Problem 1:
List every animal source of food or materials that the passage on early Alaskan life says the residents of the 16th-century Yup'ik site harvested.
Problem 2:
Write a continuation of the passage on early Alaskan life, picking up after its final sentence.

They lived in hobbit holes ... sort of

So what sort of a dwelling would you live in if you were a person who only had stone technology and you lived in a place where it was intolerably cold. Well, intolerably cold for someone without a magic cold-defying gene variant, but at least occasionally cold to the point where you might actually die if you weren't inside a really good shelter. 

According to ThoughtCo., by 800 BC, the early Alaskans figured out that if you want to stay warm, you need insulation, and the best insulation is the ground under your feet. So they designed a semi-subterranean house that was either partially or completely underground, much like a hobbit hole only without the cool round doors and the low ceilings. Such a house was practically impervious to things like howling winds and blizzards because while the harshest weather can always take down a flimsy above-ground house, it can't go underground.

This style of construction was used for centuries, largely because it was so effective that no one saw any reason to change it. Houses dating from 1300 to 1700 AD still have the same basic design, though they got a little fancier as time went on. Later houses were commonly laid out with a large, oval-shaped central room with smaller side rooms for preparing food. The main room was accessed by a tunnel. Sounds cozy.

Climate change was a problem for Alaska then, too

Like us, the people of Beringia experienced a warming climate and had to cope with the consequences. For the earliest migrants, the changing climate led to the flooding of their homeland, and what might have been a terrifying and dramatic escape from a shrinking landscape. Of course, climate change for them was "it's freezing" to "it's less freezing," while climate change for us is "oh my God, the entire world is melting." But the first Americans had less technology at their disposal that could help them cope with the problem. Still, human ingenuity is a remarkable thing.

Between the 14th and 19th centuries, there was a cooling event known as the "Little Ice Age," which changed the availability of resources for the people of Alaska. According to ScienceDirect, excavation of a 16th-century site occupied by pre-contact Yup'ik people shows that the residents were harvesting salmon, marine mammals, and caribou, and also supplementing their diets with smaller mammals and birds. Interestingly, caribou weren't a huge source of food—they were important for the manufacture of the tools the people needed to harvest fish and marine mammals.

Provided material:
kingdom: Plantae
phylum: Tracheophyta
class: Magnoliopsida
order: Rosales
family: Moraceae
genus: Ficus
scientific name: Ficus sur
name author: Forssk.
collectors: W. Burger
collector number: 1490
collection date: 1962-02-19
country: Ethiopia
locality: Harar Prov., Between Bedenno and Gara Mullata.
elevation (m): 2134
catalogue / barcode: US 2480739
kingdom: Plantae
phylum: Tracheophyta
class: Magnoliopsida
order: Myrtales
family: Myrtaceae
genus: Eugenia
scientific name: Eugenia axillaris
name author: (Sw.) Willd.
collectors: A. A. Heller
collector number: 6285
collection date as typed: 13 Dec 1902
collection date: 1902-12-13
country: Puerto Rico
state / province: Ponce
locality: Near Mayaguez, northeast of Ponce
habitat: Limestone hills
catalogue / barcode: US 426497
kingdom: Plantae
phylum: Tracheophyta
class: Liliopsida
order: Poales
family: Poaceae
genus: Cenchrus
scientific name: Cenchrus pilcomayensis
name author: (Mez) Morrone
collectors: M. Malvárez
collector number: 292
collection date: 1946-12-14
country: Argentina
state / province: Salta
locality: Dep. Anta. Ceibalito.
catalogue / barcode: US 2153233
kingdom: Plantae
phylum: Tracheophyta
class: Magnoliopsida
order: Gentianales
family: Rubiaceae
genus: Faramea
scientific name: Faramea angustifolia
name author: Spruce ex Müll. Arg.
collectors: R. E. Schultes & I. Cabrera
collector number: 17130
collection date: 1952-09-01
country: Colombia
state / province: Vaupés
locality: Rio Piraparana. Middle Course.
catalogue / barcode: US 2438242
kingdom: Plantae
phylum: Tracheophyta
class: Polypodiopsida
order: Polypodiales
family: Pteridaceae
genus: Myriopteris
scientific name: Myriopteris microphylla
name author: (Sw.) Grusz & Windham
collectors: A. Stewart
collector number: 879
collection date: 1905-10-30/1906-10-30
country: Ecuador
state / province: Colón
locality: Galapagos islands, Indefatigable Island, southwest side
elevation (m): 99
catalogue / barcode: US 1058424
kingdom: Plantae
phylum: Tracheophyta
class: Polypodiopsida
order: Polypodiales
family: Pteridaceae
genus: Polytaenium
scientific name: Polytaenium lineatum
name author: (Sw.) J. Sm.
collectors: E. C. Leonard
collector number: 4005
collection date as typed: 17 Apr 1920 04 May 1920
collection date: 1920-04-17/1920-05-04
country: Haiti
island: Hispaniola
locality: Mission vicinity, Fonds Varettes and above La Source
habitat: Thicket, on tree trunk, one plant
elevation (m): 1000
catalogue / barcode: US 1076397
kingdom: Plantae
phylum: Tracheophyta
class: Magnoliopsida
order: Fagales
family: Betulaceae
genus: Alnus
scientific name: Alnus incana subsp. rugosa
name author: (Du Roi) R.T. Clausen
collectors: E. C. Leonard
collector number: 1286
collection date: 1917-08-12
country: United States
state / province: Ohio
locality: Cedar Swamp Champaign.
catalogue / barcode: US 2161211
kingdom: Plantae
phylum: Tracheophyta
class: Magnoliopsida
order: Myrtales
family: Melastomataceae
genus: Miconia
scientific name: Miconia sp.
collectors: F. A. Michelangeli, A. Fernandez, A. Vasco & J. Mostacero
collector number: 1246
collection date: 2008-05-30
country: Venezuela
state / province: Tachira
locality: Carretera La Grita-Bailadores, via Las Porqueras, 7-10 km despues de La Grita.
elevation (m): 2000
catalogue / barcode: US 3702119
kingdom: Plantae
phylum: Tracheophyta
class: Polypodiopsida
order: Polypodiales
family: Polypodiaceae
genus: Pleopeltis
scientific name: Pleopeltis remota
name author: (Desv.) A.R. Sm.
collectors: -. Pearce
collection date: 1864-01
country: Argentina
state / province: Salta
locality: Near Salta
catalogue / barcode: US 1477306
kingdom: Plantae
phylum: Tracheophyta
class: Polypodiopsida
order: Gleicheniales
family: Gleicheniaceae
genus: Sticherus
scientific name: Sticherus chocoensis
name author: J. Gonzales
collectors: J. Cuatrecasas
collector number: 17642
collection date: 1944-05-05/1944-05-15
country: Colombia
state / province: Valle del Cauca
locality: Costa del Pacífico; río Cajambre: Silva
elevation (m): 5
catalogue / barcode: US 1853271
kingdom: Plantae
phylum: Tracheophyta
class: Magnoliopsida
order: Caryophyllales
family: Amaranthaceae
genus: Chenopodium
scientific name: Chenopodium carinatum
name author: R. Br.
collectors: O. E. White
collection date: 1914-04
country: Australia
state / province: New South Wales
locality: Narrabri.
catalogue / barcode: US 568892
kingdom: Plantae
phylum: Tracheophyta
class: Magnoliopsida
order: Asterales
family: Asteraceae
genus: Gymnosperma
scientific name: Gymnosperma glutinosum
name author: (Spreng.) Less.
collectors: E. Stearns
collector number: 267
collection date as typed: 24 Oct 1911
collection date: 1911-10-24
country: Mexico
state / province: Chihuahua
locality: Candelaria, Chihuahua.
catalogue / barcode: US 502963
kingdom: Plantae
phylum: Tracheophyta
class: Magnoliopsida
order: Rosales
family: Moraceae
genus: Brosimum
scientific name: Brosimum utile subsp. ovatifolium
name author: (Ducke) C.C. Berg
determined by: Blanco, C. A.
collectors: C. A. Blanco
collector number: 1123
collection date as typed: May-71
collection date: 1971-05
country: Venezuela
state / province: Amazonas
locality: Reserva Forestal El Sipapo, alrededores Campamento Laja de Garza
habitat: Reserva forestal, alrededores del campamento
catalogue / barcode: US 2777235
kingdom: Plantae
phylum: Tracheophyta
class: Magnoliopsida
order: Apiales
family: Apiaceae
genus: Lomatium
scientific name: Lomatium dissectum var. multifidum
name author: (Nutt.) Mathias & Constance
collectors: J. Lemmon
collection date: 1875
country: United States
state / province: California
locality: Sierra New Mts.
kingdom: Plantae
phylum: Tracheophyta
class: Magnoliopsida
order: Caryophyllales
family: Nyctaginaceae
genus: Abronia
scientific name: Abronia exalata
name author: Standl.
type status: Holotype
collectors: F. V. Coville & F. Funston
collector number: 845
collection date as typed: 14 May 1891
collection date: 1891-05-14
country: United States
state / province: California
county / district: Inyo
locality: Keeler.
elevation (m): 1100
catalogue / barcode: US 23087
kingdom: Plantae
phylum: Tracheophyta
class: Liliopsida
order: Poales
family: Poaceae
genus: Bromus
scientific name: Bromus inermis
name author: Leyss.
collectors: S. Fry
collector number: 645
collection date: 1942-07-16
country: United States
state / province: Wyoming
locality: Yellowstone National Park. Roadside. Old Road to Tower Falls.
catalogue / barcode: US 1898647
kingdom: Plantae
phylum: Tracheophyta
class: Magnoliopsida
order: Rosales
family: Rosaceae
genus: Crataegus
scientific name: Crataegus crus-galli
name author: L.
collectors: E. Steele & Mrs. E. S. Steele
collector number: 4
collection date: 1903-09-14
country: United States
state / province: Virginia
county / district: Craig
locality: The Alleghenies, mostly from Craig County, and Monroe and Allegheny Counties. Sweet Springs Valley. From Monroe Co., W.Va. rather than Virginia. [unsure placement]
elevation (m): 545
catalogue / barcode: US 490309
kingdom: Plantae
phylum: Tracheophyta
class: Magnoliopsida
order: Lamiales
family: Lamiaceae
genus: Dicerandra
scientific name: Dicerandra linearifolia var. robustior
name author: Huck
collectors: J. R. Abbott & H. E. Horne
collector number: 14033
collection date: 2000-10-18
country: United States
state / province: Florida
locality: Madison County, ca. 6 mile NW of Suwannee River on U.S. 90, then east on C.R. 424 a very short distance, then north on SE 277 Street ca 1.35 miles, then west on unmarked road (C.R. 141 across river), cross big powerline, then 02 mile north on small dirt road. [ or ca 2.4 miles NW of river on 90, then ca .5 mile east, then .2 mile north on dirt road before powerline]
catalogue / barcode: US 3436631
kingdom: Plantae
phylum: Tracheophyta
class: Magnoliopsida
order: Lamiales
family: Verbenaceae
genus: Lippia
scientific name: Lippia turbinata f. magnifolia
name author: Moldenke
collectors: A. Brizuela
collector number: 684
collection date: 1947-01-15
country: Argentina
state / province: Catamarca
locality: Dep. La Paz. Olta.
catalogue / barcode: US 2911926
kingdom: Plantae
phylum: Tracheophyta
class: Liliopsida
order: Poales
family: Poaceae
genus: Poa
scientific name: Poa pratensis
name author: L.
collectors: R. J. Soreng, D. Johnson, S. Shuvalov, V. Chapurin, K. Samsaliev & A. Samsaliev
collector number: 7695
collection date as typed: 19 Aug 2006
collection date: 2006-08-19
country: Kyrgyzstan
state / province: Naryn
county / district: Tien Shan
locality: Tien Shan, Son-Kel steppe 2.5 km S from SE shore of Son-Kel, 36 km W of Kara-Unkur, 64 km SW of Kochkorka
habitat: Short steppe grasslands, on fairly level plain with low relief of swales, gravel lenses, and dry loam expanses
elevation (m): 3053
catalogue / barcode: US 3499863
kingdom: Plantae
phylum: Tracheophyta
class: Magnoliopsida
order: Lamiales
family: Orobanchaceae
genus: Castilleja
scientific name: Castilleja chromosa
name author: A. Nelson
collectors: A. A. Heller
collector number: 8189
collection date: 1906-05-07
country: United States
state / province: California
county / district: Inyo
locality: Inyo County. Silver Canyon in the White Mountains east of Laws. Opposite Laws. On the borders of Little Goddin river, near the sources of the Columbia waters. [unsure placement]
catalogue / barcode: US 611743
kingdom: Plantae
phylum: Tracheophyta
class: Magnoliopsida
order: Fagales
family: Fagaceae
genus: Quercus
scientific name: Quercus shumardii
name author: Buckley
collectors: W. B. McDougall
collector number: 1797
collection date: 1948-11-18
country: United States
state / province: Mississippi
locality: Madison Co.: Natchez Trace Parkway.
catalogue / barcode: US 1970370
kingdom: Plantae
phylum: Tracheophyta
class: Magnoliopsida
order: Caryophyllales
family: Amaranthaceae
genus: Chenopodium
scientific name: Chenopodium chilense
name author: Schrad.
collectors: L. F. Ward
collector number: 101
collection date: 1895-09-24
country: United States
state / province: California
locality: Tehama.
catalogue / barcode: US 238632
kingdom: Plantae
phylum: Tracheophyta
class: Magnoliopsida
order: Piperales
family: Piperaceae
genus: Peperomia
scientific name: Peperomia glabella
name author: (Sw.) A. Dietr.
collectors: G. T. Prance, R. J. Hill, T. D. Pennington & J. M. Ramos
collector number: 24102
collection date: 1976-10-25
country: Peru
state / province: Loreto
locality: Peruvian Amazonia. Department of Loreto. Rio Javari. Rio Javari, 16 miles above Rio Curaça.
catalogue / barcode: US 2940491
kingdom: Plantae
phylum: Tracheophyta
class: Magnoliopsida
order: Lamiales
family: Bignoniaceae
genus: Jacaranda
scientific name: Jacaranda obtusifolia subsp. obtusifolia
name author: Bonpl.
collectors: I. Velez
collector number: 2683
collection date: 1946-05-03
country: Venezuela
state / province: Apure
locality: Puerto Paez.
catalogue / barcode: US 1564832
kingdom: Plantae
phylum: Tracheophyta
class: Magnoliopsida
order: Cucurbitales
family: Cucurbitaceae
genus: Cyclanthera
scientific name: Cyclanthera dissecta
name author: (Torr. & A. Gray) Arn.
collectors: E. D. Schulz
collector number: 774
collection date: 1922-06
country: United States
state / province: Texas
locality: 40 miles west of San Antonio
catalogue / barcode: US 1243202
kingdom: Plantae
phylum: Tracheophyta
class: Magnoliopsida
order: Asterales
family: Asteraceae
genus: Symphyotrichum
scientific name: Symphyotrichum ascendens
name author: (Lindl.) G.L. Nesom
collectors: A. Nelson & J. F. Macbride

Expected output 1:
salmon, marine mammals, caribou, smaller mammals, birds

Expected output 2:
The change in climate likely made it necessary for the people to be flexible. Rather than depending on one primary source of food, they learned to shift between food sources as some became more abundant and others became scarce. They also learned to preserve food, which likely helped them get through the toughest times.

Whaling was important to some Alaskan cultures for thousands of years

Whaling today has a very, very bad rap, mostly because large commercial whaling operations were responsible for driving many species to the brink of extinction, and also, whales are cool and we like them. But for a lot of native Alaskan people, whales were an important resource, and the history of whaling in the area goes back at least 2,500 years, when the Eskimos of the Bering Sea were hunting whales in boats made of walrus hide or small kayaks. And really, the question is not how they were able to hunt such large animals in such small boats but how they were able to build the boats strong enough to support their giant cojones. 

Anyway, according to ExploreNorth, the hunters would wound their prey with a harpoon and then sometimes follow it for days until it finally died, and if that sounds awful just try to remember how harsh the living conditions were for those ancient hunters and just how many meals one whale could represent. 

Today whales are still a major source of food for the Inuit people, and for some cultures, the hunt is more about tradition than about subsistence. Either way, the practice is now controversial, and like so much of what made pre-American Alaska special, it may one day become a memory of the past.